The warranty period for any new vehicle bought after 1 January 2019 is a five-year unlimited kilometre warranty that covers any part, panel and accessory made by Toyota. In addition to this, Toyota will extend your engine and driveline warranty from five to seven years if the annual service schedule is adhered to.


Toyota HiLux

Toyota has one of the strongest reputations in the Australian new car market when it comes to ownership and reliability. 

However, with the HiLux, there have been a few issues over its head, specifically around the diesel particulate filter (DPF). You can read more about it at our Toyota HiLux problems page, as well as any other Toyota HiLux complaints, concerns, reliability issues or recalls.

Suffice it to say, the brand says it has your back no matter what. And it has a strong ownership promise on paper, too.

All models have a five-year/unlimited kilometre warranty, which can carry on to seven years/unlimited km if you maintain logbook servicing - it doesn’t even need to have been at a Toyota dealer, either. So long as you maintain it on schedule, the brand will back it for that extended period. 

The bad news is that you need to service the HiLux more regularly than most of its competitors. The brand says it has no plans to increase service intervals to meet the current standard of 12 months/15,000km.

Instead, HiLux owners have to take their ute in to get serviced twice a year, with maintenance intervals set every six months or 10,000km, whichever happens soonest. 

Diesel services are $250 a pop.

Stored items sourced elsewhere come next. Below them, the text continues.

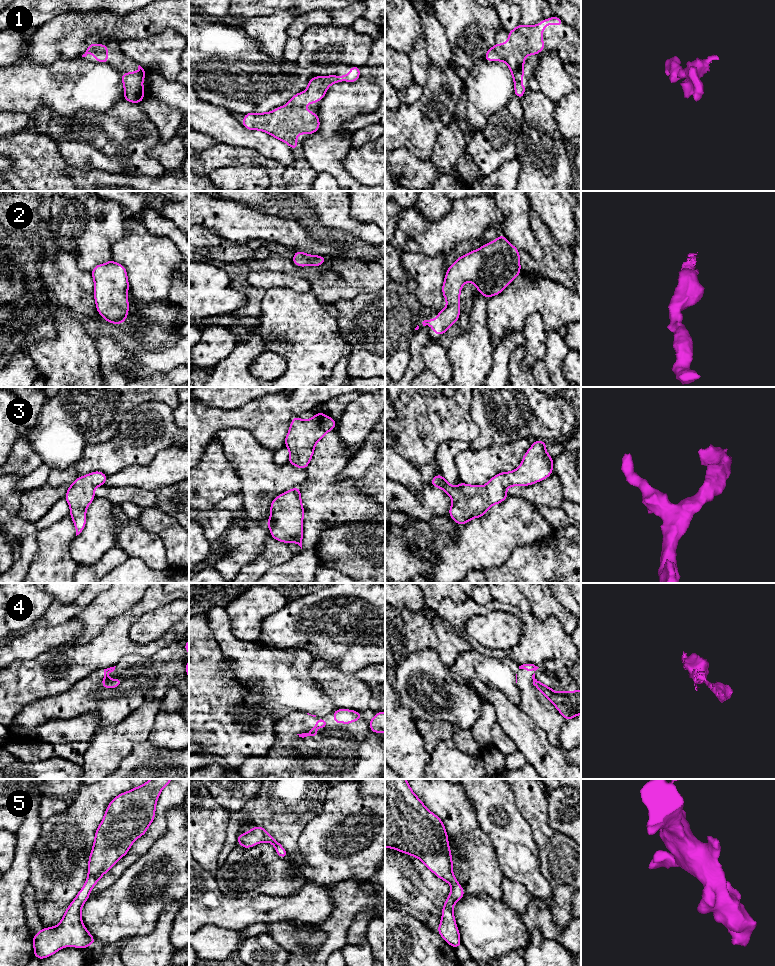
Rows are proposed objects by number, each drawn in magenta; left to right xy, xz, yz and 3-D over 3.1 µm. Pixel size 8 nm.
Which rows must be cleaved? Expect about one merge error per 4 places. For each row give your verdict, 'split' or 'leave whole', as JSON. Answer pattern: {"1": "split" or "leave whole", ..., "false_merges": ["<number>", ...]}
{"1": "leave whole", "2": "leave whole", "3": "leave whole", "4": "split", "5": "leave whole", "false_merges": ["4"]}

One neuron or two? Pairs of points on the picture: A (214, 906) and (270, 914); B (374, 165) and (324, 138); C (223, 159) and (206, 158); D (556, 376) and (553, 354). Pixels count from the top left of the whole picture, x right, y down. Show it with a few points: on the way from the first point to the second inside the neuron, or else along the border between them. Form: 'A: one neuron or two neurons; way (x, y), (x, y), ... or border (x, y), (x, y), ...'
A: one neuron; way (228, 911), (256, 911)
B: two neurons; border (352, 146), (342, 160), (348, 174)
C: one neuron; way (219, 158), (210, 158)
D: one neuron; way (554, 371), (553, 359)

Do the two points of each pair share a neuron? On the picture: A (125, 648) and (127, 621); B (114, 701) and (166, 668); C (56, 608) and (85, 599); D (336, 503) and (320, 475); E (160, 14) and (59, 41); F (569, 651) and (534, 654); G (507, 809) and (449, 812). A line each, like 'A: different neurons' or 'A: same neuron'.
A: same neuron
B: same neuron
C: same neuron
D: same neuron
E: same neuron
F: same neuron
G: different neurons

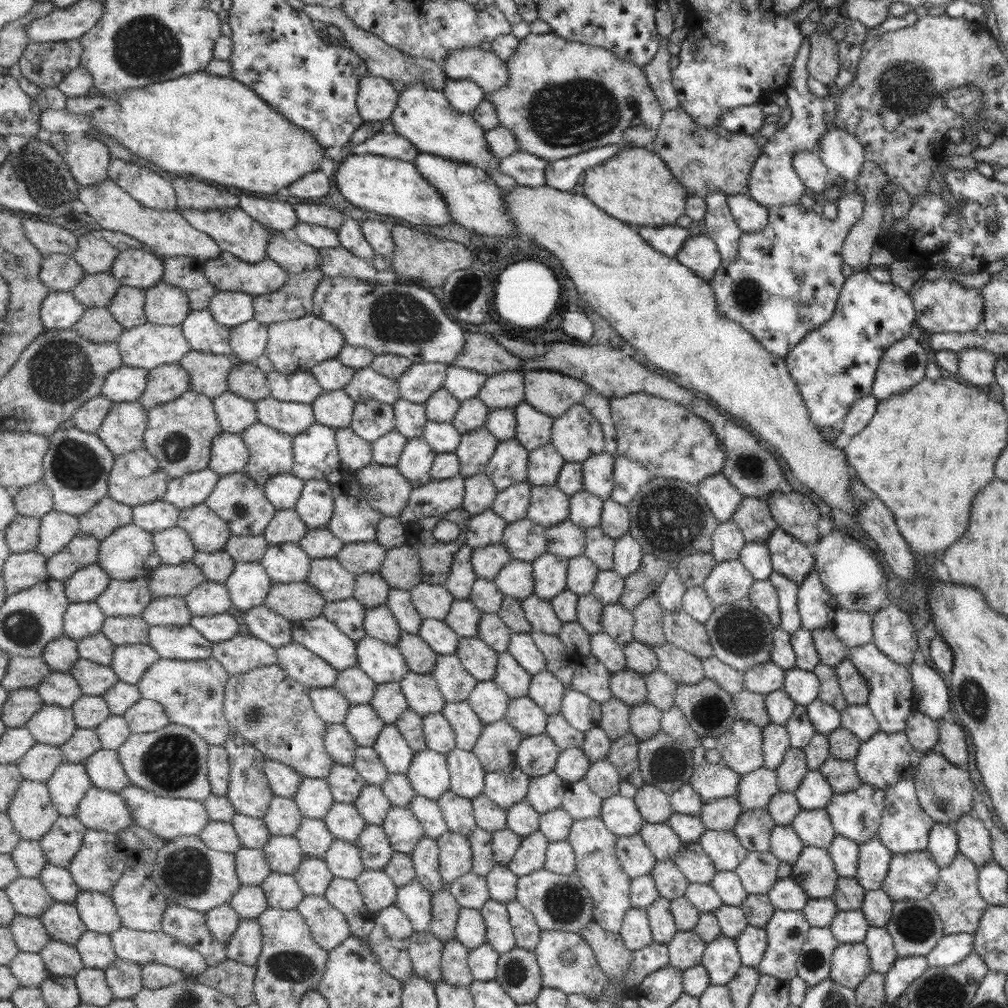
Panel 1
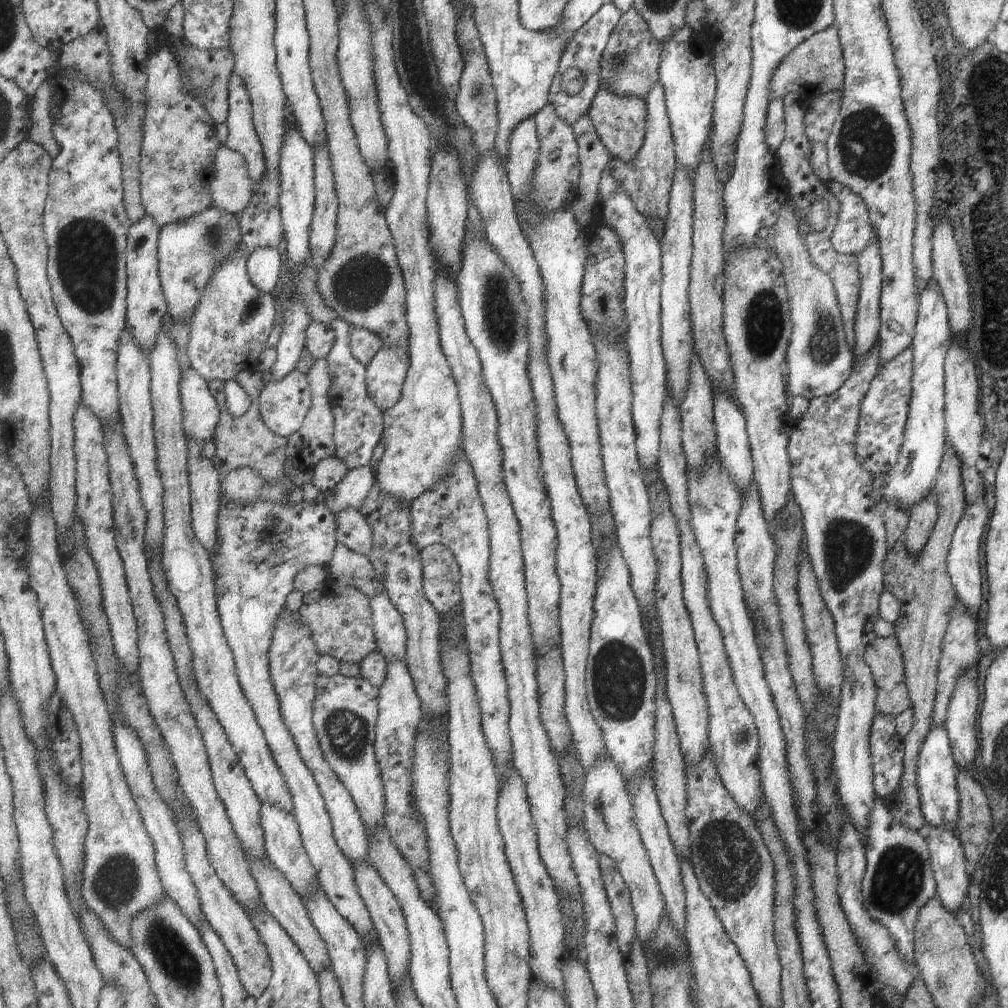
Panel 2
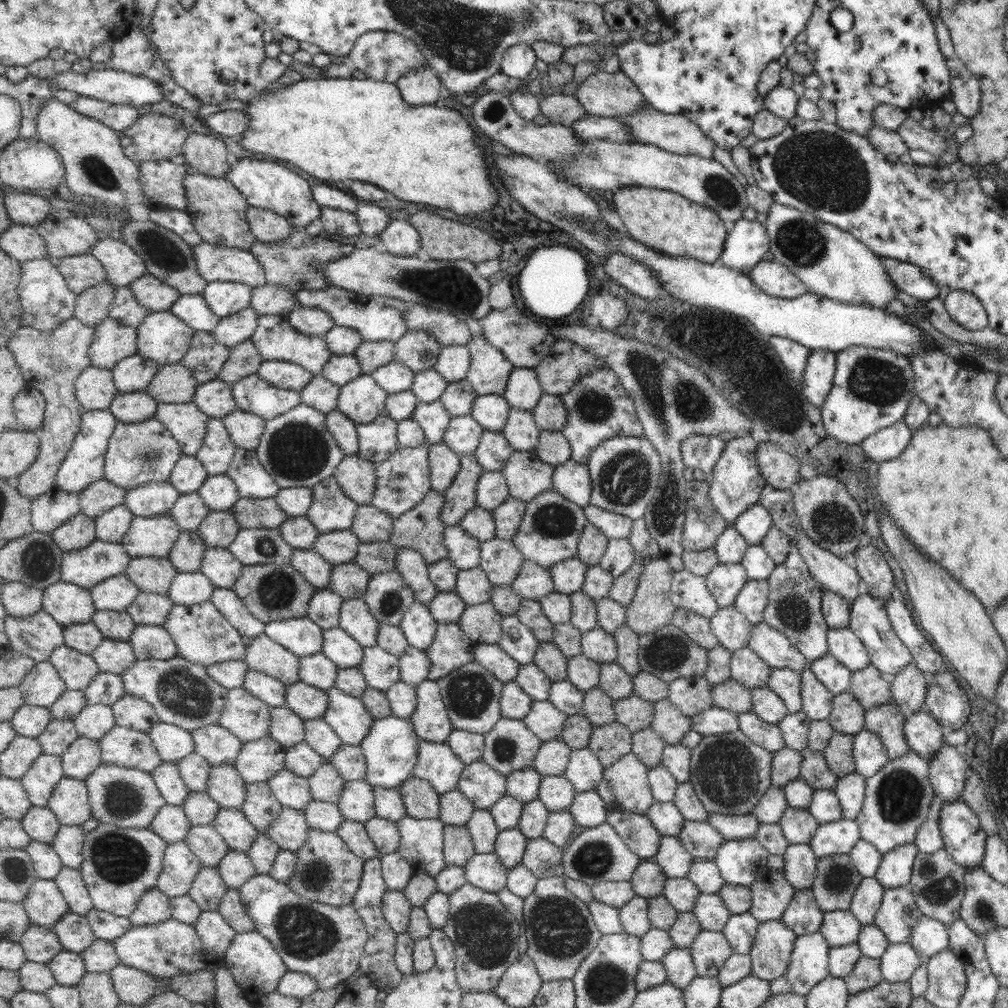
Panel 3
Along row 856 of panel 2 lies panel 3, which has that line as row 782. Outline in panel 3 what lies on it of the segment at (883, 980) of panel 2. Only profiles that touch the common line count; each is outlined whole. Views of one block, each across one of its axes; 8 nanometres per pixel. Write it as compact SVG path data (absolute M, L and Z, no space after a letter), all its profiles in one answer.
M855 772L836 777L832 791L837 797L842 818L854 820L864 799L864 778Z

That means you’ve got an annual $500 bill for maintenance for diesel models, which is higher than many rivals (Triton: $299/year). Petrol versions cost $220 per visit, so $440 a year.

Further, Toyota doesn’t include no-cost roadside assistance, either. You’ll have to sign up for it, at about $100 a year.

Strong on warranty cover, yes, but you may have to pay over the odds in order to sustain it.